Hi!! The farmer who we rescued them from told ourselves they where Aracaunas so we can only repeat what he says and not surmise what they may be. We will be rescuing more in the new year but gagain we will only rehome to experienced rescue hen keepers and not too people who want them just because they are pretty looking hens that lay blue eggs!!


----------



## luckyhens (10 November 2013)

The hens where from our rescue center in Wigan but will only be rehomed to people who have had experience with ex batts


----------



## Honey08 (12 November 2013)

Hello Lucky hens!  I was just singing your praises on another thead when I noticed this.  

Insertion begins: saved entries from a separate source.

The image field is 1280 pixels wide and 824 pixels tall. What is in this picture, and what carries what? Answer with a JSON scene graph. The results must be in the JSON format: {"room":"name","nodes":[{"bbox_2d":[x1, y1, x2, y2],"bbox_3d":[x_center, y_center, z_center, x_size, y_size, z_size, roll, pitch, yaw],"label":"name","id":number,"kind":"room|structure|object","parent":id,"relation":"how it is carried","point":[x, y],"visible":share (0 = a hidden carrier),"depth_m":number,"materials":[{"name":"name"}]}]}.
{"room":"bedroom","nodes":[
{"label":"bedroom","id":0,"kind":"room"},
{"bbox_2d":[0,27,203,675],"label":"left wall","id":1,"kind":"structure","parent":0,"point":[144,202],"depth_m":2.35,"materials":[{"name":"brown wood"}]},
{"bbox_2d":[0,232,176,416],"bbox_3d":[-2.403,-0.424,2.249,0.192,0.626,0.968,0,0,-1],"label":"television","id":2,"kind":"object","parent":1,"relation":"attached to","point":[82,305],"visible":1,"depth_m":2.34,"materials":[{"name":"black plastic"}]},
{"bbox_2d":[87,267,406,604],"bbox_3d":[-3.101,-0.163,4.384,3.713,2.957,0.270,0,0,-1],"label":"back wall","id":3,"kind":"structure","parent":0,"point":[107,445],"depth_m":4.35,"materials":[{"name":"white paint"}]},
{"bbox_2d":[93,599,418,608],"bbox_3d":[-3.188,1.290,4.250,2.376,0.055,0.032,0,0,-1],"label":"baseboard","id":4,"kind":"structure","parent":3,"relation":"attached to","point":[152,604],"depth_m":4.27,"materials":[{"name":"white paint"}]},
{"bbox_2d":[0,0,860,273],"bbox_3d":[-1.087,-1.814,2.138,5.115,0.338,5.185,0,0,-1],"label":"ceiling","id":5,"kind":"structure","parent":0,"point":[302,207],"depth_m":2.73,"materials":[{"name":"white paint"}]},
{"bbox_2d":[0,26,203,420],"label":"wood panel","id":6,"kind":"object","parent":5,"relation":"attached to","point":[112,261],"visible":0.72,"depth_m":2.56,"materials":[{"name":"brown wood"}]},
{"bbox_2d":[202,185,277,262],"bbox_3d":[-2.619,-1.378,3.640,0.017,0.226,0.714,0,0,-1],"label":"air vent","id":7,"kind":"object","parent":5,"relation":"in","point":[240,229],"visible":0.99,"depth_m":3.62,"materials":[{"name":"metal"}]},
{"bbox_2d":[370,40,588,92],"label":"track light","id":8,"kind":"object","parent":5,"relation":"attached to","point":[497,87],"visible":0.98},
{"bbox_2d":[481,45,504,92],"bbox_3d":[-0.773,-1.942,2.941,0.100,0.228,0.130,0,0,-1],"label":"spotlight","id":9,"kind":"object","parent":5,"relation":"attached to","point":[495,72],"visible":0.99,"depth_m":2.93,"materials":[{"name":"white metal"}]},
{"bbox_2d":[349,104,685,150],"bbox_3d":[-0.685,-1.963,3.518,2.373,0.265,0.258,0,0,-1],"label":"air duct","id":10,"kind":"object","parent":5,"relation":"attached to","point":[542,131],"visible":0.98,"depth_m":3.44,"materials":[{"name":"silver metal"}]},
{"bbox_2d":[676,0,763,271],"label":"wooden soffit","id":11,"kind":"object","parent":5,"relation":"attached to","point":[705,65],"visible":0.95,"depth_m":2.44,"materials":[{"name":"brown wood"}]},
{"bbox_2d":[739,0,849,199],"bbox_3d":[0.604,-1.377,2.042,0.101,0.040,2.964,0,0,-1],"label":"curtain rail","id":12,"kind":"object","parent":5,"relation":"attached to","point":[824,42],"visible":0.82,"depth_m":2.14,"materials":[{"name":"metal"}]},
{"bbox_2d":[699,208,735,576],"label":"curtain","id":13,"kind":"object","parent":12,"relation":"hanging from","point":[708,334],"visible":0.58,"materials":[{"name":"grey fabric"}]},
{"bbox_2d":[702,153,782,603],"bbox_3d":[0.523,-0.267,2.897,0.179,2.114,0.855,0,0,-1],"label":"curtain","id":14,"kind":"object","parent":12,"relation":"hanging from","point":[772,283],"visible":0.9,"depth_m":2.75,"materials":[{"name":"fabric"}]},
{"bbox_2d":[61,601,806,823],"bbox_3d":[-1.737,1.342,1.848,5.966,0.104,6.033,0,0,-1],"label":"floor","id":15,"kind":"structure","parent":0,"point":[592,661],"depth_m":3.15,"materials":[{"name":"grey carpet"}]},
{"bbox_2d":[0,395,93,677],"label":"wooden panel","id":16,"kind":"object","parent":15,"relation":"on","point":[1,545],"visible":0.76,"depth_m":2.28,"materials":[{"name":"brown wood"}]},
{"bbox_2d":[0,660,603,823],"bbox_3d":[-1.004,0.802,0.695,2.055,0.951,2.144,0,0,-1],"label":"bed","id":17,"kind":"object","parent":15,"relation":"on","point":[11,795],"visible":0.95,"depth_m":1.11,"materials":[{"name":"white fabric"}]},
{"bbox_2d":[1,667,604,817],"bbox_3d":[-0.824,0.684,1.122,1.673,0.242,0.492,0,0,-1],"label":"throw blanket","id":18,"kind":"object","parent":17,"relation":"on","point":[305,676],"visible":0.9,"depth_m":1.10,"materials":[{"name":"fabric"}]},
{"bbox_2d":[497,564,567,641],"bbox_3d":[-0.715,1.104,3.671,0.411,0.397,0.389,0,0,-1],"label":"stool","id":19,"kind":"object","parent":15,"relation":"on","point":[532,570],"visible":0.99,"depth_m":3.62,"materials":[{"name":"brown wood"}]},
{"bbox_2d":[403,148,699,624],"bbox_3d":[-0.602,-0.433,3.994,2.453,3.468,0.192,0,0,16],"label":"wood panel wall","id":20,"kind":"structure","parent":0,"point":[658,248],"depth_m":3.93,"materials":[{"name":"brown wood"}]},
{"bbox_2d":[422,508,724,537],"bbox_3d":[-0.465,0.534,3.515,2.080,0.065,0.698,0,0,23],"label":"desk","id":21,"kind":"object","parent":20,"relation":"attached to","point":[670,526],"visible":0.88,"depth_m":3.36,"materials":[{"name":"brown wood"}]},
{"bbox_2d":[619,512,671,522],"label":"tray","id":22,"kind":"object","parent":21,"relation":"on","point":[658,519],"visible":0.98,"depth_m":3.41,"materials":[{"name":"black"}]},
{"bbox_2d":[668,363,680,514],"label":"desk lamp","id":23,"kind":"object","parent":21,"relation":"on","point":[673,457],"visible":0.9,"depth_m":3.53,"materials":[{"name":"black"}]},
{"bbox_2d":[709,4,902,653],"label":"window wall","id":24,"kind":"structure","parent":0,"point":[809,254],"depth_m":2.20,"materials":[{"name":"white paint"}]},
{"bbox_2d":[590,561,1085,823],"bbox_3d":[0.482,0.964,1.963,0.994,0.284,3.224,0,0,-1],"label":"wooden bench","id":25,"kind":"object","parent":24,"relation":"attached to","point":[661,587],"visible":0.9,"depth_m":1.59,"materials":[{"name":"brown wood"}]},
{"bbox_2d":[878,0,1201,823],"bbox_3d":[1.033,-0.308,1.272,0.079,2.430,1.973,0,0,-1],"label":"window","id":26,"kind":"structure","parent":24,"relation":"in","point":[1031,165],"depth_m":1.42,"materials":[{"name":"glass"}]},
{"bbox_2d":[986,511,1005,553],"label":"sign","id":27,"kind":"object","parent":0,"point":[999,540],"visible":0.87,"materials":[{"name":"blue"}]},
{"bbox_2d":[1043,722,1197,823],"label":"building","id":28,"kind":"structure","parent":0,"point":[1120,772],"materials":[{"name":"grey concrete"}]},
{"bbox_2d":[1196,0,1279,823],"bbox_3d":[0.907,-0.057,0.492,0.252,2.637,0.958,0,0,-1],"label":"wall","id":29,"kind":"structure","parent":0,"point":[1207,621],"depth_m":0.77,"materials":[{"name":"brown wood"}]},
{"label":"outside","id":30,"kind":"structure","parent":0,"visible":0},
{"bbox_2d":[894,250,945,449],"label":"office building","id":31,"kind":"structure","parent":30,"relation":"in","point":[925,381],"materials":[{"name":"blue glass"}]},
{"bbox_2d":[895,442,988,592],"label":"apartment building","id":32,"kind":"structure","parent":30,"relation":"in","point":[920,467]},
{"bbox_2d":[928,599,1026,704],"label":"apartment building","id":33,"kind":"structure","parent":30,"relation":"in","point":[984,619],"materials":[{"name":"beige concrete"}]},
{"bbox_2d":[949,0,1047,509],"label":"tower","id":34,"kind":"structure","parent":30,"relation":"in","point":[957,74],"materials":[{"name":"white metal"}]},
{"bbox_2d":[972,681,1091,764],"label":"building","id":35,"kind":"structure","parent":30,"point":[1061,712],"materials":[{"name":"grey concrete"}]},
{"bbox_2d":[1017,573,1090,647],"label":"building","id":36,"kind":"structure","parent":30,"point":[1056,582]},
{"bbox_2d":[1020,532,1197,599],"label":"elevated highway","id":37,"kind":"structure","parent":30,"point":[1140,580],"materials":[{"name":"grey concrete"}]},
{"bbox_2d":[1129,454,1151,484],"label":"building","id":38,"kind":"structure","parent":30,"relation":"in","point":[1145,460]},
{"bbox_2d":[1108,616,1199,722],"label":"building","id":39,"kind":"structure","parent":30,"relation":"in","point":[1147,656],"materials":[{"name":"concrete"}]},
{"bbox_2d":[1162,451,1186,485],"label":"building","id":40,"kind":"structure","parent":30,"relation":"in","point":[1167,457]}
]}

We got seven white hens from you a couple of weeks ago.  They aren't aracaunas  (doesn't matter what they are, I was just interested as I'd not heard of them before), but they're lovely little things, they have settled in really well and are laying huge white eggs.


----------



## luckyhens (12 November 2013)

Thank you x The white are leghorns , very rare to rescue white girls in cages .Mine are rather mucky at the moment lol but loving their freedom and they do lay lovely white eggs. We are rescuing some more on Dec 16th  xx


----------



## RutlandH2O (13 November 2013)

I've got two white Aracauna hybrids, one of which is tufted. They live with two common red hybrids (Warrens, I think). I have been getting 4 eggs, two blues and two browns, every single day for months (a bit of a worry for their longevity). The breeder, who lives in the next village, calls the Aracauna crosses Geenos. They are not the prettiest hens, but I needed to replace an old hen I lost, which left one of the reds as a singleton. So I bought another red and the two whites. The eggs are so lovely...what I really like about them is the fact that when you crack open the blue eggs, the inside of the egg is blue, as well. The brown eggs are only brown on the outside, being white inside. I've been giving away loads of eggs to friends, and when they open the boxes, they just wax poetic over the blue ones! They aren't nearly the size of a duck egg.


----------